Two Japanese startups, the lunar landing company Ispace and the orbital capsule startup ElevationSpace, have signed an agreement to develop the first private mission to bring samples back to Earth from the Moon.

Based on the agreement, Ispace and ElevationSpace will jointly pursue development to undertake a lunar return mission. Ispace has already demonstrated the technology to deploy a lander into lunar orbit through its two lunar missions operated in 2023 and 2025. The company is currently considering the development of an Orbital Transfer Vehicle (OTV), derived from its existing lunar lander development technology.

The collaboration aims to conduct a technology demonstration to verify the feasibility of missions utilizing an and the sample return re-entry capsule being developed by ElevationSpace, as well as to evaluate the overall system characteristics.

> [Parts of the exercise]
1: In the lunar sample return report, between "The collaboration aims" and "overall system characteristics.", inclusive, substitute "demonstration flight" for "technology demonstration" and give that passage again.
2: Continue the lunar sample return report after its final sentence.

> [Source information]
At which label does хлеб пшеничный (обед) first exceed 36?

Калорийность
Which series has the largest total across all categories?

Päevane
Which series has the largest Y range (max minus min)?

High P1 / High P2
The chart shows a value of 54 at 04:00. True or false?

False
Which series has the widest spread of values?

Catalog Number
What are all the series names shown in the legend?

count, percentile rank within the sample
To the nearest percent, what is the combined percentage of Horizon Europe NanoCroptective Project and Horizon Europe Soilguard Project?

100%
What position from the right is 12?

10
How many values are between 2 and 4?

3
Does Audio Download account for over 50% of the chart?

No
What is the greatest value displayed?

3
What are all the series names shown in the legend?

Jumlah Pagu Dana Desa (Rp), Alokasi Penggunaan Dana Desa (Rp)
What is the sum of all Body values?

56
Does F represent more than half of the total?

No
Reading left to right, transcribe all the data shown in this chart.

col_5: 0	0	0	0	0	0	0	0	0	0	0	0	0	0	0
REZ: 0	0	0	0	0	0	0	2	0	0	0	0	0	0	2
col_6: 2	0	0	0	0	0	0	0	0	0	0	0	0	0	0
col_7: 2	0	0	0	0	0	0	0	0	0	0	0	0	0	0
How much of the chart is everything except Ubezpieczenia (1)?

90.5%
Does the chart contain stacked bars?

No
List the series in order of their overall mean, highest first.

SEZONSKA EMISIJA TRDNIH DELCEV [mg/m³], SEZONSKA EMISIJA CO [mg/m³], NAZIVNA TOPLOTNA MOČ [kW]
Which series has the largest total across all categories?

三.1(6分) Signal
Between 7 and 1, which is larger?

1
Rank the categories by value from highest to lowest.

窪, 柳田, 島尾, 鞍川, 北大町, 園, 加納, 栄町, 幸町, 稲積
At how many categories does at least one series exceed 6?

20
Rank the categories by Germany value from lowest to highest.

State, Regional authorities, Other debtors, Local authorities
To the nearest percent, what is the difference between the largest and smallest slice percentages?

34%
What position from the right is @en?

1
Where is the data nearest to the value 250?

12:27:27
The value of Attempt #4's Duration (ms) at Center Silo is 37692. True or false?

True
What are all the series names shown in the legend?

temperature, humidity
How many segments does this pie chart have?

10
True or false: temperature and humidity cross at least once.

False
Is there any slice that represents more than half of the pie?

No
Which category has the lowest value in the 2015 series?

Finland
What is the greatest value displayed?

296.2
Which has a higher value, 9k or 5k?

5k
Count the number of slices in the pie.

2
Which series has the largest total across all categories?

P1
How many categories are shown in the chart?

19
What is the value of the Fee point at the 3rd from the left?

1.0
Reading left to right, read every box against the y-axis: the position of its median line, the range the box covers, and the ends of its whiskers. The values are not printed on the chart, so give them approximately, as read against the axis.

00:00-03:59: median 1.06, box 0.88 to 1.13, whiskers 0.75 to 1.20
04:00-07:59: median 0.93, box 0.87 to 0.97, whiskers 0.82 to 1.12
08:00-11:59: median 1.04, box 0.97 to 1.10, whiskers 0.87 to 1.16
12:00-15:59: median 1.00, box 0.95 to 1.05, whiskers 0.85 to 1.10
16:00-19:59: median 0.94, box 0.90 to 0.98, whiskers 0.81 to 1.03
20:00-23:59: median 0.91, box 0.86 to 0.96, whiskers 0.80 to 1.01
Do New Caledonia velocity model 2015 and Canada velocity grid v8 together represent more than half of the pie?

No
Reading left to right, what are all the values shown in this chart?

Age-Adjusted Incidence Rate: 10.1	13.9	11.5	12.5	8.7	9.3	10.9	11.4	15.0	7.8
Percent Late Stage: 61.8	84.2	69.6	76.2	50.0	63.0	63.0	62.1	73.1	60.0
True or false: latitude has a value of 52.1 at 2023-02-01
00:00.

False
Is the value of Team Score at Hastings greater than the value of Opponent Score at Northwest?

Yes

> [Expected results]
1:
The collaboration aims to conduct a demonstration flight to verify the feasibility of missions utilizing an and the sample return re-entry capsule being developed by ElevationSpace, as well as to evaluate the overall system characteristics.

2:
At the moment this project is only a PowerPoint proposal. Though Ispace has made two attempts to soft land an unmanned spacecraft on the Moon, neither was a success. It has three further contracts with NASA, ESA, and Japan’s space agency JAXA, but none has flown yet, and its orbital vehicle is only under development.

As for ElevationSpace, it has flown nothing yet as well. Its first demo satellite, designed to test re-entry and recovery, won’t fly until late next year, assuming its launch rocket, Isar’s new Spectrum, gets to orbit.

Nonetheless, this project illustrates the continuing shift to the private sector in space. The companies are doing this to demonstrate their capabilities in order to win contracts from both commercial and government customers.